Chinese-American video game developer

Mattel163 Limited is a Chinese-American video game developer. It was a joint venture between American toy manufacturing and entertainment company Mattel and Chinese company NetEase, aimed for developing and publishing online video games based on the former's intellectual properties. In 2026, Mattel acquired full ownership of Mattel163. Its headquarters are located in both Hong Kong, China and El Segundo, California, with development studios in Shanghai, Hangzhou and Los Angeles. The "163" in the name refers to the NetEase's domain, 163.com.

The company's first published product was UNO!, originally launched for Facebook Instant Games in 2017; it later released on iOS and Android.

== History ==
At near end of 2017, Mattel and NetEase partnered to create a new development studio. Mattel163 CEO Amy Huang-Lee says:

It was a very good match for both companies. One wanted to get into digital entertainment, while the other wanted to get into markets outside of China. It took about a year. We started discussing everything in late 2016 and we spent most of 2017 working out the details. We started then working on Uno, which was our first game.

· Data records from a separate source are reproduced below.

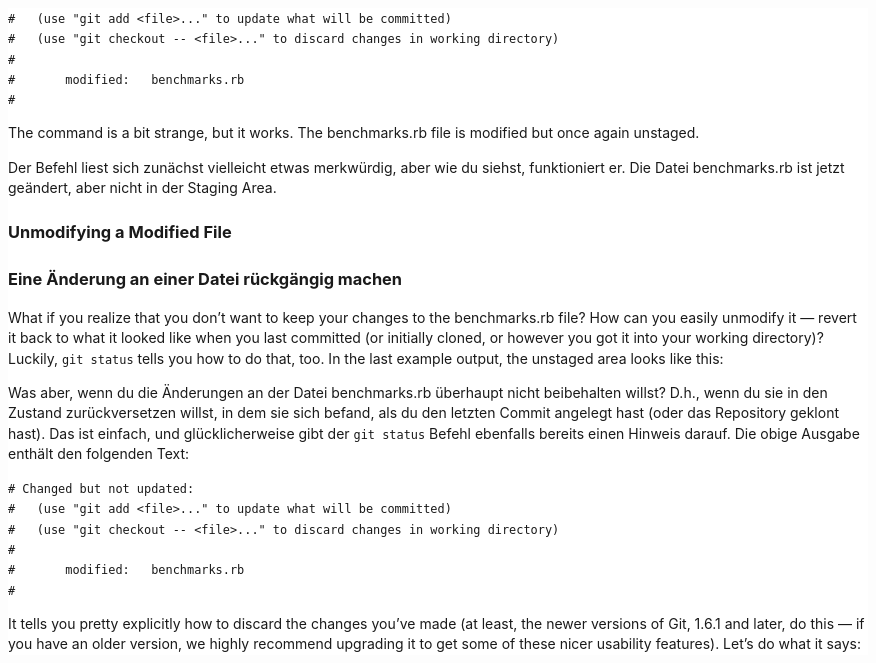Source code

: 	#   (use "git add <file>..." to update what will be committed)
	#   (use "git checkout -- <file>..." to discard changes in working directory)
	#
	#       modified:   benchmarks.rb
	#

The command is a bit strange, but it works. The benchmarks.rb file is modified but once again unstaged.

Der Befehl liest sich zunächst vielleicht etwas merkwürdig, aber wie du siehst, funktioniert er. Die Datei benchmarks.rb ist jetzt geändert, aber nicht in der Staging Area.

### Unmodifying a Modified File ###

### Eine Änderung an einer Datei rückgängig machen ###

What if you realize that you don’t want to keep your changes to the benchmarks.rb file? How can you easily unmodify it — revert it back to what it looked like when you last committed (or initially cloned, or however you got it into your working directory)? Luckily, `git status` tells you how to do that, too. In the last example output, the unstaged area looks like this:

Was aber, wenn du die Änderungen an der Datei benchmarks.rb überhaupt nicht beibehalten willst? D.h., wenn du sie in den Zustand zurückversetzen willst, in dem sie sich befand, als du den letzten Commit angelegt hast (oder das Repository geklont hast). Das ist einfach, und glücklicherweise gibt der `git status` Befehl ebenfalls bereits einen Hinweis darauf. Die obige Ausgabe enthält den folgenden Text:

	# Changed but not updated:
	#   (use "git add <file>..." to update what will be committed)
	#   (use "git checkout -- <file>..." to discard changes in working directory)
	#
	#       modified:   benchmarks.rb
	#

It tells you pretty explicitly how to discard the changes you’ve made (at least, the newer versions of Git, 1.6.1 and later, do this — if you have an older version, we highly recommend upgrading it to get some of these nicer usability features). Let’s do what it says:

On October 12, 2019, Mattel163 released Phase 10: World Tour, a mobile card game in the likeness of UNO!.

In 2021, Mattel163 released the mobile version of Skip-Bo.

In 2025, Mattel163 released UNO Wonder on the App Store and Google Play.

In 2026, Mattel acquired full ownership of Mattel163 from NetEase for $159 million.

== Video games published ==

- UNO!, based on the Uno card game

- Phase 10, based on the Rummy card game

- Skip-Bo, based on the Spite and Malice card game
- UNO Wonder, based on the Uno card game, with new and unique rules.